**Required work:**
For the entries below, the result should be an exact transcription of the lines from the one with "left knee: (123, 388, 4)" up to and including the one with "left hip: (74, 86, 4)", and only those.

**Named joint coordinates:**
--- START ---

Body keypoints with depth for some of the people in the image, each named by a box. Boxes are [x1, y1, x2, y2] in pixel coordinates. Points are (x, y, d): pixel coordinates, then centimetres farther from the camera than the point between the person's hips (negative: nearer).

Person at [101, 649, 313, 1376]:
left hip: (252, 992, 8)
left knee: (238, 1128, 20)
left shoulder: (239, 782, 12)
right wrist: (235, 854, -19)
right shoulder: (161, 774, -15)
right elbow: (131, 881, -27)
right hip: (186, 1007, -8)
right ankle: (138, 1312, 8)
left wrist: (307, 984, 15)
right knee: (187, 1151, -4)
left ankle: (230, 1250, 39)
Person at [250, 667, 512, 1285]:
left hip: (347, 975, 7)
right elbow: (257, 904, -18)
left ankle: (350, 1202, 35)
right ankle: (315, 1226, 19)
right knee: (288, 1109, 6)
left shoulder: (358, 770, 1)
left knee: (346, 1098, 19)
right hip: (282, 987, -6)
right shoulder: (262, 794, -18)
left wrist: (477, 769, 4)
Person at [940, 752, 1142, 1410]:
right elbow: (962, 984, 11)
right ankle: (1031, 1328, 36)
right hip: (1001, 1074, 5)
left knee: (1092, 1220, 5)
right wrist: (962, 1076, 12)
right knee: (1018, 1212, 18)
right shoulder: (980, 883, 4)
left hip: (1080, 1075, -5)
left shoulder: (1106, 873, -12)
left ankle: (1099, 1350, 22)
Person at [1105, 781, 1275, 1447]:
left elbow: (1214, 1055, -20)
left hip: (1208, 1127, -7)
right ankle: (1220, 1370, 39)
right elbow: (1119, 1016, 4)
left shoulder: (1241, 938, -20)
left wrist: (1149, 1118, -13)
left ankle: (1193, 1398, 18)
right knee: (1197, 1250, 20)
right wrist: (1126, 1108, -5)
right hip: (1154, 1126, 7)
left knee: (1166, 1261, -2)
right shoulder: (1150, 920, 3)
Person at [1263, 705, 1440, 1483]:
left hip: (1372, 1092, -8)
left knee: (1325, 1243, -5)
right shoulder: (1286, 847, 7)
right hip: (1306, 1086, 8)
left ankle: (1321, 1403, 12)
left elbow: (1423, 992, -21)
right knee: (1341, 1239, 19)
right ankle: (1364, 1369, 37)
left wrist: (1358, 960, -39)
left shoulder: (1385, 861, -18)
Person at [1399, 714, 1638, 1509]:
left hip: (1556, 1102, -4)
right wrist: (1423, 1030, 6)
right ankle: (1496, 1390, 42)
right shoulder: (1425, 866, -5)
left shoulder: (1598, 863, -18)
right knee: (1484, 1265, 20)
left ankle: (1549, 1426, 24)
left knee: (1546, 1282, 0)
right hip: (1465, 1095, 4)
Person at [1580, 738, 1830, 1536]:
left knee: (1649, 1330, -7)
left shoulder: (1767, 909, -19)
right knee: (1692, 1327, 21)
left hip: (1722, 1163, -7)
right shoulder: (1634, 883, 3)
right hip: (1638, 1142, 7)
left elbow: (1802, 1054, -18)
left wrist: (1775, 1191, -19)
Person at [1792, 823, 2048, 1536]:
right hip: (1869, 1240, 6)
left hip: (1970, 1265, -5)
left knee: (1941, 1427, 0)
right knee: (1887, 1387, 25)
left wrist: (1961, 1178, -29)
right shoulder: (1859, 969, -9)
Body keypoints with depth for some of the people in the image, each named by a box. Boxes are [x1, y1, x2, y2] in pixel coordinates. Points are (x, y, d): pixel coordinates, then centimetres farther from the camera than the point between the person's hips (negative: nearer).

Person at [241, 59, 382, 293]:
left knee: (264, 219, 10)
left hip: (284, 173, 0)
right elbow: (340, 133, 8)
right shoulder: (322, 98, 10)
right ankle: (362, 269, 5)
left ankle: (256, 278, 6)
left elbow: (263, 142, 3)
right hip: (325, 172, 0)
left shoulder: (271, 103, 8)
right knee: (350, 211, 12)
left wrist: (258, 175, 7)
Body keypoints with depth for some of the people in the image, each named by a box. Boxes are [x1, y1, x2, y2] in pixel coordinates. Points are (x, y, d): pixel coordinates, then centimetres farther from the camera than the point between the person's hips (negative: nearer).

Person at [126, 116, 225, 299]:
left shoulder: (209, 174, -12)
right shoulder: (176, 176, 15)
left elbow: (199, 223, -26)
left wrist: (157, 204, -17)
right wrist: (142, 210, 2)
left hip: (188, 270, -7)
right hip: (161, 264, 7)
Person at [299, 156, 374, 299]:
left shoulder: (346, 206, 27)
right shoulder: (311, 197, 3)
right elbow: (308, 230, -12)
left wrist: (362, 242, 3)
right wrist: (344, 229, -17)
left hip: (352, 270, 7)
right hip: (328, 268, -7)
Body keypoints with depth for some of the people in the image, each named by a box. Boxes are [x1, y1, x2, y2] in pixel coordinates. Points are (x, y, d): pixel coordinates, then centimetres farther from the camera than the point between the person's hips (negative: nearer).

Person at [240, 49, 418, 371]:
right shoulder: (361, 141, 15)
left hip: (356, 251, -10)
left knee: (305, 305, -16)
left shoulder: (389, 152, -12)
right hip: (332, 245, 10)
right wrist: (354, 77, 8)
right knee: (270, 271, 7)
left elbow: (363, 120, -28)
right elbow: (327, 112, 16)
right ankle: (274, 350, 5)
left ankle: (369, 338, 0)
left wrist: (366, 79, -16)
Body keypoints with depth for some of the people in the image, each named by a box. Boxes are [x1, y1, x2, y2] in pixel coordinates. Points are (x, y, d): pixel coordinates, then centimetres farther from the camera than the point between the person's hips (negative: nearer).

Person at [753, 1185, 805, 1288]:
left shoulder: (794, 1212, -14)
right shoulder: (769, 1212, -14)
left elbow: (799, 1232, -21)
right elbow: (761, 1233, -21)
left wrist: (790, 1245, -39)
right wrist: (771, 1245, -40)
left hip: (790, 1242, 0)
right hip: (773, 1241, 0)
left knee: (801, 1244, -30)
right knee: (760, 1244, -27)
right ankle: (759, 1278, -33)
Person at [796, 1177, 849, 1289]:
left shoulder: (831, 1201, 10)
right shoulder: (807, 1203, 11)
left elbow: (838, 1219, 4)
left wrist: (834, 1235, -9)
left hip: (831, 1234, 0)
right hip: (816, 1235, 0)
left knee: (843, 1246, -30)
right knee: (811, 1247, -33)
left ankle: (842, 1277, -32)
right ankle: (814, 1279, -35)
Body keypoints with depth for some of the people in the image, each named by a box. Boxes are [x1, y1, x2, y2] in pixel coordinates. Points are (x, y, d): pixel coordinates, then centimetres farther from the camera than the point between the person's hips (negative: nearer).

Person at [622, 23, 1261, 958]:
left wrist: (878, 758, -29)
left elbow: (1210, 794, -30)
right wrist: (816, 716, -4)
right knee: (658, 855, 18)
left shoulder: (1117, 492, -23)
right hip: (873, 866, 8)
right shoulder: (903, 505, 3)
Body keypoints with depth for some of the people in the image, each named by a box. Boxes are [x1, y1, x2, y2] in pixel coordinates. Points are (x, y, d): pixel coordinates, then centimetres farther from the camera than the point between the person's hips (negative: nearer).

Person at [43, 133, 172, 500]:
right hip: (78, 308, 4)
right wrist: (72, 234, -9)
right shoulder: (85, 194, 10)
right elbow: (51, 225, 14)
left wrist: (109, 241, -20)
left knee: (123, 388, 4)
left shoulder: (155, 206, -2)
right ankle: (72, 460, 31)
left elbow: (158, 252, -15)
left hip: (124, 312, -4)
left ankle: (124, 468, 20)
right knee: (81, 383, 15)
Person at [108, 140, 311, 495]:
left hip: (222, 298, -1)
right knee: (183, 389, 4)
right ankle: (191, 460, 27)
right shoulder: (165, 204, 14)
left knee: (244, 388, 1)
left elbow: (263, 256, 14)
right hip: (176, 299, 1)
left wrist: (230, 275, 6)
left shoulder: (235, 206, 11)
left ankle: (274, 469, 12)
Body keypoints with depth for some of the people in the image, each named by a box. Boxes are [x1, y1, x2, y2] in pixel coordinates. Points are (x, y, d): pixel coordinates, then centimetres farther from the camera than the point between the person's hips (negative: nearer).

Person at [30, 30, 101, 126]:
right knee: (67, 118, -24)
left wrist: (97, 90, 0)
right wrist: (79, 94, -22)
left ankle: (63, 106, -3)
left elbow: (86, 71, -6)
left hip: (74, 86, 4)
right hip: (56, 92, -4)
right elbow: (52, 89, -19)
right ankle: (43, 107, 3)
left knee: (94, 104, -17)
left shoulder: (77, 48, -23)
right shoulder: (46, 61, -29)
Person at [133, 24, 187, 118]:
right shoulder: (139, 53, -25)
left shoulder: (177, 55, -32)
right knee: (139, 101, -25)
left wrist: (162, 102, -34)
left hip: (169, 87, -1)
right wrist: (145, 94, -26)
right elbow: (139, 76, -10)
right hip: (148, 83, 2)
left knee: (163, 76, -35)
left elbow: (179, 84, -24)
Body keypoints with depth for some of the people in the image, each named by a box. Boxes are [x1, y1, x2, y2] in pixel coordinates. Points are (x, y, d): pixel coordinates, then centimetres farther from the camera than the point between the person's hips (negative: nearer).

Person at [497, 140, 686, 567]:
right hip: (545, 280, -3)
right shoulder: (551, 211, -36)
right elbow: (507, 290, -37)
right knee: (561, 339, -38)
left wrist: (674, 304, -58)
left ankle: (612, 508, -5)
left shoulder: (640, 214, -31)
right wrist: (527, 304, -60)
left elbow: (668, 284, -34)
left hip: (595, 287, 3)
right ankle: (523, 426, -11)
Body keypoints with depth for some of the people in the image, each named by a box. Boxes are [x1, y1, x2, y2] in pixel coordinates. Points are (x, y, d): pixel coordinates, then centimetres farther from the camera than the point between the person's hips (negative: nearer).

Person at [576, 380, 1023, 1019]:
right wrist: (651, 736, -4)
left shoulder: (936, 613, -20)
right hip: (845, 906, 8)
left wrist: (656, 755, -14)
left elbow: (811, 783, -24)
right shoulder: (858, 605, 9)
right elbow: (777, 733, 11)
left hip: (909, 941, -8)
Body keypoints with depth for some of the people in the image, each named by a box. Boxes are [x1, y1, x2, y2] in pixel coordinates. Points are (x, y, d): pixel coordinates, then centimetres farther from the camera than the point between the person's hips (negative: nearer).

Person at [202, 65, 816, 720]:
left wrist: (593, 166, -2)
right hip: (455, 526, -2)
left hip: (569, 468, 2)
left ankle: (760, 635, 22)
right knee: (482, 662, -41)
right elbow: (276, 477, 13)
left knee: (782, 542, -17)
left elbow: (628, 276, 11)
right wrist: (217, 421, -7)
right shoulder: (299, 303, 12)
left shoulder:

--- END ---

**Result for this task:**
left knee: (123, 388, 4)
left shoulder: (155, 206, -2)
right ankle: (72, 460, 31)
left elbow: (158, 252, -15)
left hip: (124, 312, -4)
left ankle: (124, 468, 20)
right knee: (81, 383, 15)
Person at [108, 140, 311, 495]:
left hip: (222, 298, -1)
right knee: (183, 389, 4)
right ankle: (191, 460, 27)
right shoulder: (165, 204, 14)
left knee: (244, 388, 1)
left elbow: (263, 256, 14)
right hip: (176, 299, 1)
left wrist: (230, 275, 6)
left shoulder: (235, 206, 11)
left ankle: (274, 469, 12)
Body keypoints with depth for some of the people in the image, each named by a box. Boxes are [x1, y1, x2, y2] in pixel coordinates. Points are (x, y, d): pixel coordinates, then centimetres farther from the camera than the point between the person's hips (negative: nearer).

Person at [30, 30, 101, 126]:
right knee: (67, 118, -24)
left wrist: (97, 90, 0)
right wrist: (79, 94, -22)
left ankle: (63, 106, -3)
left elbow: (86, 71, -6)
left hip: (74, 86, 4)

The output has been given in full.